__Work to be completed__: Wherever the word "input" appears in the entries, copy the whole line.

═══ Dataset records ═══

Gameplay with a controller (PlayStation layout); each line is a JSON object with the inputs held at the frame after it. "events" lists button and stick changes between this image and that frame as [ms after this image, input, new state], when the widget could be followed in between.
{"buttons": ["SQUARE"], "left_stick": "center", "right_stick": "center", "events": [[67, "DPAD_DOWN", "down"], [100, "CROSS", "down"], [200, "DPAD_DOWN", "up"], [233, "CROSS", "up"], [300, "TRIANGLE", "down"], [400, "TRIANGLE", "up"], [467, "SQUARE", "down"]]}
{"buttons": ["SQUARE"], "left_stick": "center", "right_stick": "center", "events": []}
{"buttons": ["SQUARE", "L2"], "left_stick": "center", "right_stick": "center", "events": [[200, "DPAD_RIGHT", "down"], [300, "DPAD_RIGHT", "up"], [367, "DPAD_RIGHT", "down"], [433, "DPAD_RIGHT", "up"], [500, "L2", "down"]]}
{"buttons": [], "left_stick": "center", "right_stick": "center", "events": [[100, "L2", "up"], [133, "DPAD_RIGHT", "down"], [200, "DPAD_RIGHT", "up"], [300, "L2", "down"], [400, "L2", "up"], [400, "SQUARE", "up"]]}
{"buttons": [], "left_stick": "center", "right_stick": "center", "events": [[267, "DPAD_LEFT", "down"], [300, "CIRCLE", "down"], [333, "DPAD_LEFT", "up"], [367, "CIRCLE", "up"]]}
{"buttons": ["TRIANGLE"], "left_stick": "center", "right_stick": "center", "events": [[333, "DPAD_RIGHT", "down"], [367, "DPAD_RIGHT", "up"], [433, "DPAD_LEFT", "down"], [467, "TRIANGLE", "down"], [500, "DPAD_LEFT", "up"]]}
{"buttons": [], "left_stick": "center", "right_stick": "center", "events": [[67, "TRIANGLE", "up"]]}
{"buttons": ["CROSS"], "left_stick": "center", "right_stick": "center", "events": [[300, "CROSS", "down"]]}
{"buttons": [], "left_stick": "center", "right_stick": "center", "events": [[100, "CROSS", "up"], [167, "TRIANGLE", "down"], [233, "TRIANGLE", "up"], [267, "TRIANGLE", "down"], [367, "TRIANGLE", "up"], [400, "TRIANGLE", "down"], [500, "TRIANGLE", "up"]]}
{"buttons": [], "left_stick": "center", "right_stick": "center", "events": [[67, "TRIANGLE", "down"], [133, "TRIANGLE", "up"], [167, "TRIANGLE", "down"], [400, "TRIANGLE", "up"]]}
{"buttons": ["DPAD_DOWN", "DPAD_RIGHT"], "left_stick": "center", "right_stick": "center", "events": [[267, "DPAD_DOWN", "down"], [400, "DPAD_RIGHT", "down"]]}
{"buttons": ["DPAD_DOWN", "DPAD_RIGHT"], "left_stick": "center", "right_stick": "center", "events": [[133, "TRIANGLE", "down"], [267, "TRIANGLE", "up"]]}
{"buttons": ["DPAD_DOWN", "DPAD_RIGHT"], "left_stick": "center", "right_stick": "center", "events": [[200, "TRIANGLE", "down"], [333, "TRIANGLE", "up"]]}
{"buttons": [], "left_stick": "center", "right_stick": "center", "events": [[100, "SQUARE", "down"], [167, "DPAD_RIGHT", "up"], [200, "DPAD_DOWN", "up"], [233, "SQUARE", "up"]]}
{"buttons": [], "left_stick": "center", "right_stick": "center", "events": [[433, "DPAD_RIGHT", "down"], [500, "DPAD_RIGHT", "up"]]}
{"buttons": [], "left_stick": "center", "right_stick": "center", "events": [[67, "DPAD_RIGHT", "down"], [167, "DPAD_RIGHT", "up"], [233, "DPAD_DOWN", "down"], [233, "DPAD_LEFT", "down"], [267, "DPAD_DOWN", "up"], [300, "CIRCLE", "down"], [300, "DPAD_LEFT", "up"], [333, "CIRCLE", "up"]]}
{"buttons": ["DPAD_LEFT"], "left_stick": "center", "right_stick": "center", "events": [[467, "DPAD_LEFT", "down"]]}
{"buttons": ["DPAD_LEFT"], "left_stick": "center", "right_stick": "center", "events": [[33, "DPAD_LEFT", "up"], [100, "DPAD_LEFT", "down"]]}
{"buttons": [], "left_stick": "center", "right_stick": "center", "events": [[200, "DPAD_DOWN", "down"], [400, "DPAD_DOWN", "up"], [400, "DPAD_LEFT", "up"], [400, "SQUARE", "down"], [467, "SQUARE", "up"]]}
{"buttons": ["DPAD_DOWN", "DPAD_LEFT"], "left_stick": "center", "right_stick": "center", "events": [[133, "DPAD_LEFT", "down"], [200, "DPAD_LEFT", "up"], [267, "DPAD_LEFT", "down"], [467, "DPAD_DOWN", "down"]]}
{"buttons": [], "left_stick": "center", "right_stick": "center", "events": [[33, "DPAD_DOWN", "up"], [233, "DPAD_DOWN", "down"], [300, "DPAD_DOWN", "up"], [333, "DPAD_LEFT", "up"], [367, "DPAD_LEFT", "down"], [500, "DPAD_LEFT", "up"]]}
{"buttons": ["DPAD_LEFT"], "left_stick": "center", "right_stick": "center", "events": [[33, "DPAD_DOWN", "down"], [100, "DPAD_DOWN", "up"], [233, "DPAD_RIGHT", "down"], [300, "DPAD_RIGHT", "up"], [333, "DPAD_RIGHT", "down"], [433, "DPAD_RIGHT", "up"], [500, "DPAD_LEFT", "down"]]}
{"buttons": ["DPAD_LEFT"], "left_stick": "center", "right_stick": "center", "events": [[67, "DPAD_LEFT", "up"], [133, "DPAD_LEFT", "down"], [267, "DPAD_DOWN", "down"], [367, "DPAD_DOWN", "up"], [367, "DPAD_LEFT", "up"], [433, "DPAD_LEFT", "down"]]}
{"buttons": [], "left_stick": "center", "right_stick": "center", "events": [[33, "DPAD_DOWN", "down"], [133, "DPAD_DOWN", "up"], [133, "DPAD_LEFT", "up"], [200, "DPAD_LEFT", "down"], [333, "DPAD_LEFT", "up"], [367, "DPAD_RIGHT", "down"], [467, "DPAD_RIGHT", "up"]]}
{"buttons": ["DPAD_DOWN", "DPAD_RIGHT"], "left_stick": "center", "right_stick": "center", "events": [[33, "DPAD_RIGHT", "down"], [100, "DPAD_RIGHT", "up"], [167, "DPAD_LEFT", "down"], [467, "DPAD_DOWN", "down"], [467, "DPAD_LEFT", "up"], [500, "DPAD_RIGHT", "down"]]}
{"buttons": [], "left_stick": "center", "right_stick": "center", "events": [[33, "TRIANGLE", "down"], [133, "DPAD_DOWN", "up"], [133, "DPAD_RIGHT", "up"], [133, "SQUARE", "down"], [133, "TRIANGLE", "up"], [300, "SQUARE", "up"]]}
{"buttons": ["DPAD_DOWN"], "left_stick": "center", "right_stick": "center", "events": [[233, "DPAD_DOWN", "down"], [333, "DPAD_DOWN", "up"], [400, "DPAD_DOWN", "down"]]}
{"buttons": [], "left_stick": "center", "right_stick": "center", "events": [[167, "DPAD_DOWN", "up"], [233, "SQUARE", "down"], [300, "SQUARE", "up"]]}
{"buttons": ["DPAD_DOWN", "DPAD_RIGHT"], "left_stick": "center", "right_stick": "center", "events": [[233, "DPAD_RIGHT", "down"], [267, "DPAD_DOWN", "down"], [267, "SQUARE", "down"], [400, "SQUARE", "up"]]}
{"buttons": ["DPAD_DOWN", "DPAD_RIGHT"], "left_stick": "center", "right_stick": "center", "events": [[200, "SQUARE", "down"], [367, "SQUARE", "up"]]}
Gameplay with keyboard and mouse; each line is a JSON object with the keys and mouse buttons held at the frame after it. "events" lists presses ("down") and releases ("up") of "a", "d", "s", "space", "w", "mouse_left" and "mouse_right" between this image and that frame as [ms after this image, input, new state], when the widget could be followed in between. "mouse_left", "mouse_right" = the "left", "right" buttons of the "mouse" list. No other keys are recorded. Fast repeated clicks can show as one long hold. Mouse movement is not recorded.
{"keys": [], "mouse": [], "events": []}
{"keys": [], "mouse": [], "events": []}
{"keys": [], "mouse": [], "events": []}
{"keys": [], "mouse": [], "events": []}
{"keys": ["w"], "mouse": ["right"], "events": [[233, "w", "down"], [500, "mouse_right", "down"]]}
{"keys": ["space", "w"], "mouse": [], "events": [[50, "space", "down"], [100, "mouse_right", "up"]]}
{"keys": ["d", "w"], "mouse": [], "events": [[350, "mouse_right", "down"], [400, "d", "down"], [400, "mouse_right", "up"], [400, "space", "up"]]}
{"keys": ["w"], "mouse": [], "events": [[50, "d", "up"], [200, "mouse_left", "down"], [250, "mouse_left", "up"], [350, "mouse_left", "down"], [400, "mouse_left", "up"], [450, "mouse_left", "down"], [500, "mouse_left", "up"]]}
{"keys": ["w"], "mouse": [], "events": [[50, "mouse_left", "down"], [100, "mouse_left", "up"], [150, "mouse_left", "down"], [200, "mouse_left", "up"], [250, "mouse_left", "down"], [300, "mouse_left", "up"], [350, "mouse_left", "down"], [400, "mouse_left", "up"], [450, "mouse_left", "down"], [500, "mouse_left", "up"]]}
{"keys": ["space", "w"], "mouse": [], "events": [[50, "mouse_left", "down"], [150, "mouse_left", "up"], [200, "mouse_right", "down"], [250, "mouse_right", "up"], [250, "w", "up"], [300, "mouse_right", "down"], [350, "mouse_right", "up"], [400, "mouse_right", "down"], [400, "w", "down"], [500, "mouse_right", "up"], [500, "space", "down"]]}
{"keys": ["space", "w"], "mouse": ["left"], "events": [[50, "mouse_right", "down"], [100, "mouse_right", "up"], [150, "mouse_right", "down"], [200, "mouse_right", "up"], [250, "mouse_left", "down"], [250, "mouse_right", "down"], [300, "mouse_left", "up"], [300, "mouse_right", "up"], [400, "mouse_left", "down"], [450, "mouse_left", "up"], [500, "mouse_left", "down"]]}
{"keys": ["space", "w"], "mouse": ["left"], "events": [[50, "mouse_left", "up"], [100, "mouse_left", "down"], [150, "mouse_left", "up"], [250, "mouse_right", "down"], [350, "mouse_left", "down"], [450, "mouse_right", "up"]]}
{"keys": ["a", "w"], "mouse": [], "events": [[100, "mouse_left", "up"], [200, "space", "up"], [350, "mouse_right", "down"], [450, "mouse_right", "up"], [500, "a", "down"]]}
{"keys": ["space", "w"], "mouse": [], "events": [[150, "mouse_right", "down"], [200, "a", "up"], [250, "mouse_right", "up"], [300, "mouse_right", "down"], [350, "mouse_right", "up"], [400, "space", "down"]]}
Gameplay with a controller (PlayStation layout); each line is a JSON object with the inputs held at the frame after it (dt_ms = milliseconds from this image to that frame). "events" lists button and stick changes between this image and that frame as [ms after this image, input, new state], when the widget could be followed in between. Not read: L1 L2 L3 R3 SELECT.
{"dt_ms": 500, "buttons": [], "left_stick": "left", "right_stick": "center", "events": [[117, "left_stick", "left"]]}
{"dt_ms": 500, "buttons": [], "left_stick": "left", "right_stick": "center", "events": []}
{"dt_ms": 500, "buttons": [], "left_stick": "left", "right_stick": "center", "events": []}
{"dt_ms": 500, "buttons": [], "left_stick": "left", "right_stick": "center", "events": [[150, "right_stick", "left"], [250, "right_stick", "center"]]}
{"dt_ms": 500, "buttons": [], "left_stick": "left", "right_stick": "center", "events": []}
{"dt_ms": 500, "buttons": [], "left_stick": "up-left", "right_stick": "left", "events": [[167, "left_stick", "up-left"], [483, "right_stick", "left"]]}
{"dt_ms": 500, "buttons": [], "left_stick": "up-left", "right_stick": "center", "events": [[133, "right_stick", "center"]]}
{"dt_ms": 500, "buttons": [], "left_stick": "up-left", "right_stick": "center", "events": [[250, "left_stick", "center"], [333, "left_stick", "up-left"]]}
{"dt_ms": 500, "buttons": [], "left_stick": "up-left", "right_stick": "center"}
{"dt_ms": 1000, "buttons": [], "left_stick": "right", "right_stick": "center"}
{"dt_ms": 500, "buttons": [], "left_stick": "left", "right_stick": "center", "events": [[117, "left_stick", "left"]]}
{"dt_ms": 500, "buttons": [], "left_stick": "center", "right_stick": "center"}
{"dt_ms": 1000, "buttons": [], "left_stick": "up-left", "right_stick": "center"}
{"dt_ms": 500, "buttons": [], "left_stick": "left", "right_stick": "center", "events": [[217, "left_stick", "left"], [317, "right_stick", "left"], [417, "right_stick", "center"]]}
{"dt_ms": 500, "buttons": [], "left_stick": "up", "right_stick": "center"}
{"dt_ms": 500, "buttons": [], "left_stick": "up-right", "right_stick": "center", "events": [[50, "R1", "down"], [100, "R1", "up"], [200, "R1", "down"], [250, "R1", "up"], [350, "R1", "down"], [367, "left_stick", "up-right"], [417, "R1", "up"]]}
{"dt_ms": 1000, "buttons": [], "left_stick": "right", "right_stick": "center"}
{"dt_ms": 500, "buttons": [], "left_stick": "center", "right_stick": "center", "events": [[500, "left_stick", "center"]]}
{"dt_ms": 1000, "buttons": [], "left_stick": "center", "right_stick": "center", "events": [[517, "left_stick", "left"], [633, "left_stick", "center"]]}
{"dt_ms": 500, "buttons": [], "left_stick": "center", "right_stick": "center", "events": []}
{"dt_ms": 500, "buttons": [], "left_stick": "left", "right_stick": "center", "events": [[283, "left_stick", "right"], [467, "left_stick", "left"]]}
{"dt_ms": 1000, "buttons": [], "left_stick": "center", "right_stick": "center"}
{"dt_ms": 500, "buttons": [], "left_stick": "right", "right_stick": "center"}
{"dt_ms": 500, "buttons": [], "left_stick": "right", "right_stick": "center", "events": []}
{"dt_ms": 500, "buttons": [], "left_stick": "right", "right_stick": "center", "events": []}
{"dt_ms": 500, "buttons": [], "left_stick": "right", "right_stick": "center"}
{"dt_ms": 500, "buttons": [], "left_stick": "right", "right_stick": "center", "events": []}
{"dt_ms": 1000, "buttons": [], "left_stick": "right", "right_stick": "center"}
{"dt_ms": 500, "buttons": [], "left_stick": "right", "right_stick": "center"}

═══

__Your response__:
Gameplay with a controller (PlayStation layout); each line is a JSON object with the inputs held at the frame after it. "events" lists button and stick changes between this image and that frame as [ms after this image, input, new state], when the widget could be followed in between.
Gameplay with keyboard and mouse; each line is a JSON object with the keys and mouse buttons held at the frame after it. "events" lists presses ("down") and releases ("up") of "a", "d", "s", "space", "w", "mouse_left" and "mouse_right" between this image and that frame as [ms after this image, input, new state], when the widget could be followed in between. "mouse_left", "mouse_right" = the "left", "right" buttons of the "mouse" list. No other keys are recorded. Fast repeated clicks can show as one long hold. Mouse movement is not recorded.
Gameplay with a controller (PlayStation layout); each line is a JSON object with the inputs held at the frame after it (dt_ms = milliseconds from this image to that frame). "events" lists button and stick changes between this image and that frame as [ms after this image, input, new state], when the widget could be followed in between. Not read: L1 L2 L3 R3 SELECT.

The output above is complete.